# Bench Test ESC



## spiderdan (Jul 17, 2008)

Hello,
I'm in a club at my university and we are trying to create a quadcopter. I wired the Electronic Speed Controller to the one of the motors on Saturday and we tried to bench test the device to no avail. There are three wires coming out of the motor, and it is my understanding that it does not matter which order these wires are connected to the esc, but I can reverse any two if the prop spins backwards. I connected the positive from the esc to the LiPo battery. I had the brown and orange wires from the esc connected to a signal generator (brown = negative, orange = positive.) I had the signal generator set for a square ttl wave. I tried 8, 16 and 32 kHz.
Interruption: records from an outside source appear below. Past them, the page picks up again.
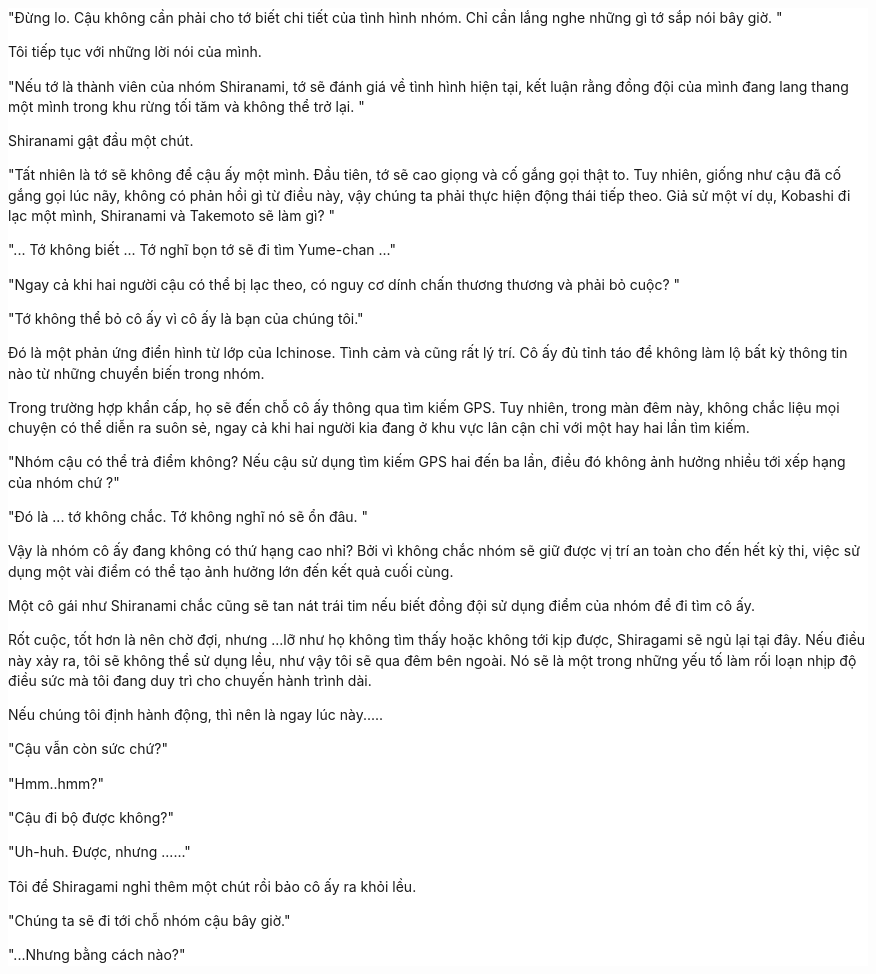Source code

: \"Đừng lo. Cậu không cần phải cho tớ biết chi tiết của tình hình nhóm. Chỉ cần lắng nghe những gì tớ sắp nói bây giờ. \"

Tôi tiếp tục với những lời nói của mình.

\"Nếu tớ là thành viên của nhóm Shiranami, tớ sẽ đánh giá về tình hình hiện tại, kết luận rằng đồng đội của mình đang lang thang một mình trong khu rừng tối tăm và không thể trở lại. \"

Shiranami gật đầu một chút.

"Tất nhiên là tớ sẽ không để cậu ấy một mình. Đầu tiên, tớ sẽ cao giọng và cố gắng gọi thật to. Tuy nhiên, giống như cậu đã cố gắng gọi lúc nãy, không có phản hồi gì từ điều này, vậy chúng ta phải thực hiện động thái tiếp theo. Giả sử một ví dụ, Kobashi đi lạc một mình, Shiranami và Takemoto sẽ làm gì? \"

\"\... Tớ không biết \... Tớ nghĩ bọn tớ sẽ đi tìm Yume-chan \...\"

"Ngay cả khi hai người cậu có thể bị lạc theo, có nguy cơ dính chấn thương thương và phải bỏ cuộc? \"

\"Tớ không thể bỏ cô ấy vì cô ấy là bạn của chúng tôi.\"

Đó là một phản ứng điển hình từ lớp của Ichinose. Tình cảm và cũng rất lý trí. Cô ấy đủ tỉnh táo để không làm lộ bất kỳ thông tin nào từ những chuyển biến trong nhóm.

Trong trường hợp khẩn cấp, họ sẽ đến chỗ cô ấy thông qua tìm kiếm GPS. Tuy nhiên, trong màn đêm này, không chắc liệu mọi chuyện có thể diễn ra suôn sẻ, ngay cả khi hai người kia đang ở khu vực lân cận chỉ với một hay hai lần tìm kiếm.

"Nhóm cậu có thể trả điểm không? Nếu cậu sử dụng tìm kiếm GPS hai đến ba lần, điều đó không ảnh hưởng nhiều tới xếp hạng của nhóm chứ ?"

"Đó là \... tớ không chắc. Tớ không nghĩ nó sẽ ổn đâu. \"

Vậy là nhóm cô ấy đang không có thứ hạng cao nhỉ? Bởi vì không chắc nhóm sẽ giữ được vị trí an toàn cho đến hết kỳ thi, việc sử dụng một vài điểm có thể tạo ảnh hưởng lớn đến kết quả cuối cùng.

Một cô gái như Shiranami chắc cũng sẽ tan nát trái tim nếu biết đồng đội sử dụng điểm của nhóm để đi tìm cô ấy.

Rốt cuộc, tốt hơn là nên chờ đợi, nhưng \...lỡ như họ không tìm thấy hoặc không tới kịp được, Shiragami sẽ ngủ lại tại đây. Nếu điều này xảy ra, tôi sẽ không thể sử dụng lều, như vậy tôi sẽ qua đêm bên ngoài. Nó sẽ là một trong những yếu tố làm rối loạn nhịp độ điều sức mà tôi đang duy trì cho chuyến hành trình dài.

Nếu chúng tôi định hành động, thì nên là ngay lúc này\.....

\"Cậu vẫn còn sức chứ?\"

\"Hmm..hmm?\"

\"Cậu đi bộ được không?\"

\"Uh-huh. Được, nhưng \...\...\"

Tôi để Shiragami nghỉ thêm một chút rồi bảo cô ấy ra khỏi lều.

\"Chúng ta sẽ đi tới chỗ nhóm cậu bây giờ.\"

\"\...Nhưng bằng cách nào?\"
I started at 20% duty cycle and worked my way up. The motor didn't budge. I looked at the wave on the oscilloscope and it seemed alright. Proper frequency, minimum at 0v and max at 5v. varied with duty cycle. Nice square wave. Am I doing anything wrong? I'm really just trying to verify that I had the unit hooked up correctly so that I can check other things. It's possible that our esc may have burned up somewhere along the way.


----------



## SJacquez (Sep 28, 2001)

On most brushless speed controls there is usually 5 bigger wires that go to the motor and battery. There is also a group of three ribbon wire that connects to the receiver. There is a positive, negative and a signal wire. Try this website for servo lead info. http://www.fatlion.com/sailplanes/servos.html

Since this a mostly a rc car forum you might want to try a website that deals with mostly airplanes and helicopters.

http://www.rcgroups.com/forums/index.php


----------



## CheckMyBrain (Jul 15, 2011)

You have an A,B,C wire. You would swap A and C around to change rotation but B has to go to B.


----------



## spiderdan (Jul 17, 2008)

Thanks for the replies SJacquez and CheckMyBrain! SJacquez, I asked on rcgroups as you suggested. It looks like I was using the wrong frequency and duty cycle, although my frequency generator may or may not allow a small enough duty cycle for this too work.

http://www.rcgroups.com/forums/showthread.php?t=1586040#post20610970


----------



## hockey1994 (Jul 7, 2011)

4h club is looking at speed passion club esc motor combo. Does anybody have any opinions, criticisms on speed passion electronics?


----------